» TASK OBJECTIVE:
What are the lines, copied exactly, from the one containing "1. To configure" through the last line of the records below, both included?

[Data items]
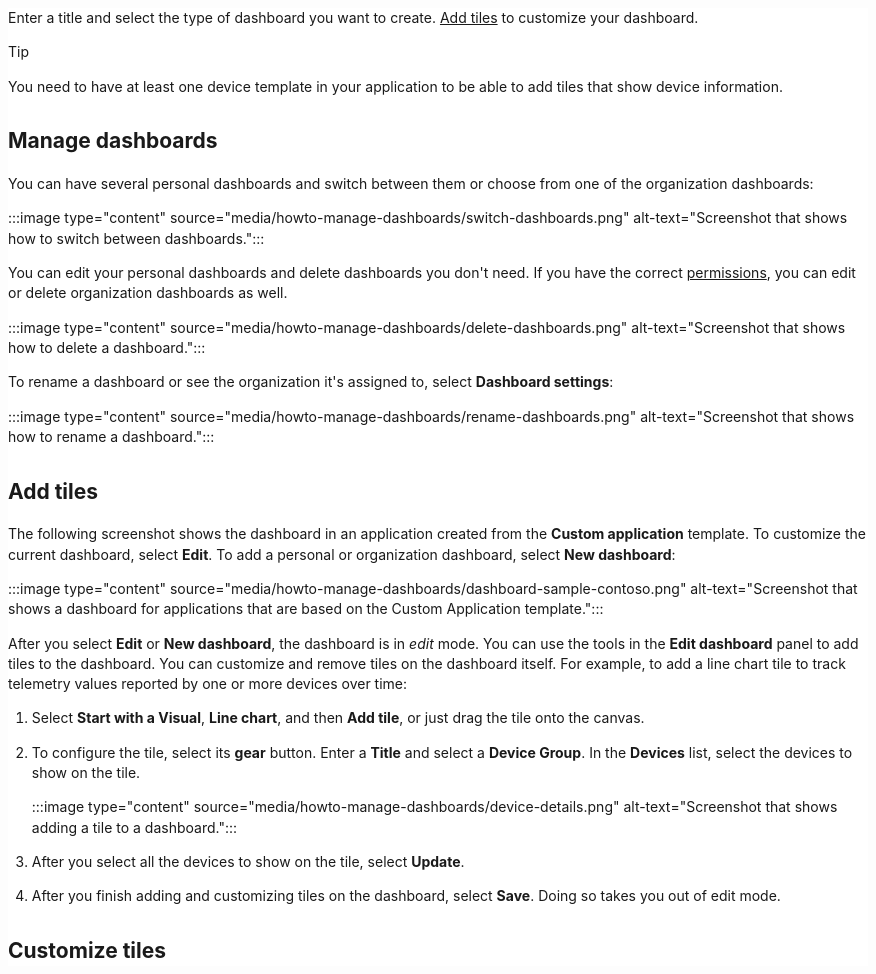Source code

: Enter a title and select the type of dashboard you want to create. [Add tiles](#add-tiles) to customize your dashboard.

> [!TIP]
> You need to have at least one device template in your application to be able to add tiles that show device information.

## Manage dashboards

You can have several personal dashboards and switch between them or choose from one of the organization dashboards:

:::image type="content" source="media/howto-manage-dashboards/switch-dashboards.png" alt-text="Screenshot that shows how to switch between dashboards.":::

You can edit your personal dashboards and delete dashboards you don't need. If you have the correct [permissions](howto-manage-users-roles.md#customizing-the-app), you can edit or delete organization dashboards as well.

:::image type="content" source="media/howto-manage-dashboards/delete-dashboards.png" alt-text="Screenshot that shows how to delete a dashboard.":::

To rename a dashboard or see the organization it's assigned to, select **Dashboard settings**:

:::image type="content" source="media/howto-manage-dashboards/rename-dashboards.png" alt-text="Screenshot that shows how to rename a dashboard.":::

## Add tiles

The following screenshot shows the dashboard in an application created from the **Custom application** template. To customize the current dashboard, select **Edit**. To add a personal or organization dashboard, select **New dashboard**:

:::image type="content" source="media/howto-manage-dashboards/dashboard-sample-contoso.png" alt-text="Screenshot that shows a dashboard for applications that are based on the Custom Application template.":::

After you select **Edit** or **New dashboard**, the dashboard is in *edit* mode. You can use the tools in the **Edit dashboard** panel to add tiles to the dashboard. You can customize and remove tiles on the dashboard itself. For example, to add a line chart tile to track telemetry values reported by one or more devices over time:

1. Select **Start with a Visual**, **Line chart**, and then **Add tile**, or just drag the tile onto the canvas.
 
1. To configure the tile, select its **gear** button. Enter a **Title** and select a **Device Group**. In the **Devices** list, select the devices to show on the tile.

   :::image type="content" source="media/howto-manage-dashboards/device-details.png" alt-text="Screenshot that shows adding a tile to a dashboard.":::

1. After you select all the devices to show on the tile, select **Update**.

1. After you finish adding and customizing tiles on the dashboard, select **Save**. Doing so takes you out of edit mode.

## Customize tiles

» THE ANSWER:
1. To configure the tile, select its **gear** button. Enter a **Title** and select a **Device Group**. In the **Devices** list, select the devices to show on the tile.

   :::image type="content" source="media/howto-manage-dashboards/device-details.png" alt-text="Screenshot that shows adding a tile to a dashboard.":::

1. After you select all the devices to show on the tile, select **Update**.

1. After you finish adding and customizing tiles on the dashboard, select **Save**. Doing so takes you out of edit mode.

## Customize tiles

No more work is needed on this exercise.